Conception | Phase I | Phase II | Phase III
References | Glossary
Appendix I | Appendix II | Appendix III


Preface...

It was my privilege to help establish the LISA sustainable agriculture competitive grants program and its successors, SARE and ACE. (These acronyms are defined in the glossary.) Others who played important roles include George Bird, Brian Chabot, Senator Tom Daschel, John Haberern, Chuck Hassebrook, Ferd Hoefner, Dixon Hubbard, Fred Kirschenmann, Chuck Laughlin, Senator Patrick Leahy, Fred Magdoff, Kathleen Merrigan, Paul O'Connell, Bob Rodale, Neill Schaller, Sandy Schlecker, David Schlegel, Karl Stauber, Steve Waller, and Garth Youngberg, among many others. However, the real heroes are the hundreds of farmers, scientists, and educators who are developing and promoting more sustainable farming systems.
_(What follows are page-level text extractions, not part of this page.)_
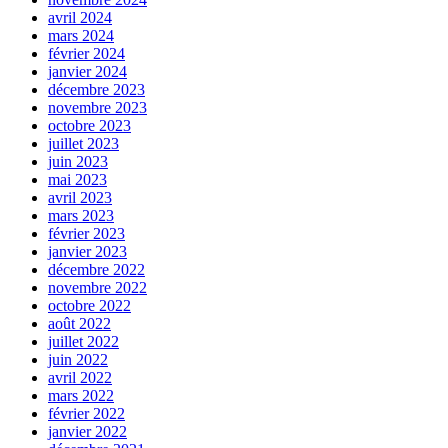
avril 2024
mars 2024
février 2024
janvier 2024
décembre 2023
novembre 2023
octobre 2023
juillet 2023
juin 2023
mai 2023
avril 2023
mars 2023
février 2023
janvier 2023
décembre 2022
novembre 2022
octobre 2022
août 2022
juillet 2022
juin 2022
avril 2022
mars 2022
février 2022
janvier 2022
This account of the early years of the national sustainable agriculture research and education programs was prepared initially in 1995, under a contract between the SARE Program and the World Sustainable Agriculture Association, of which I was then President. The contract called for examination of the documents contained in multiple file cabinets accumulated during my almost seven years with the Program. The current version has benefited greatly from corrections and recommendations offered by reviewers, especially Jill Auburn, Paula Ford, Neill Schaller, David Schlegel, and Steve Waller.

I view this personal account as an archive for historians (of which I am not one) who may wish to compile a truly comprehensive history of the Program at some future date. This effort would require gleaning information from files left by my colleagues and myself, and by correlating information from other sources. Therefore the reader should view this document merely as archival material, not as a complete and exhaustive history of the SARE and ACE Programs and their predecessor, the LISA Program.

No report of this kind is ever completely "objective". The best an author can do is to be explicit where interpretive judgments are rendered, and to provide the reader with a basis for understanding the positions taken by the author. In preparing this document, I have endeavored to stick closely to the facts as revealed in selected letters, notes, and other documents in my files. Nonetheless, many personal opinions are clearly evident to the discerning reader. The selection criterion I used for inclusion of materials in this report was the potential contribution to future sustainable agriculture efforts. A brief autobiographical summary is included in the Appendix, as an aid to understanding the author's perspective.

I have deeply appreciated the opportunity to help establish and shape the LISA, ACE and SARE. May they prove to be "sustainable".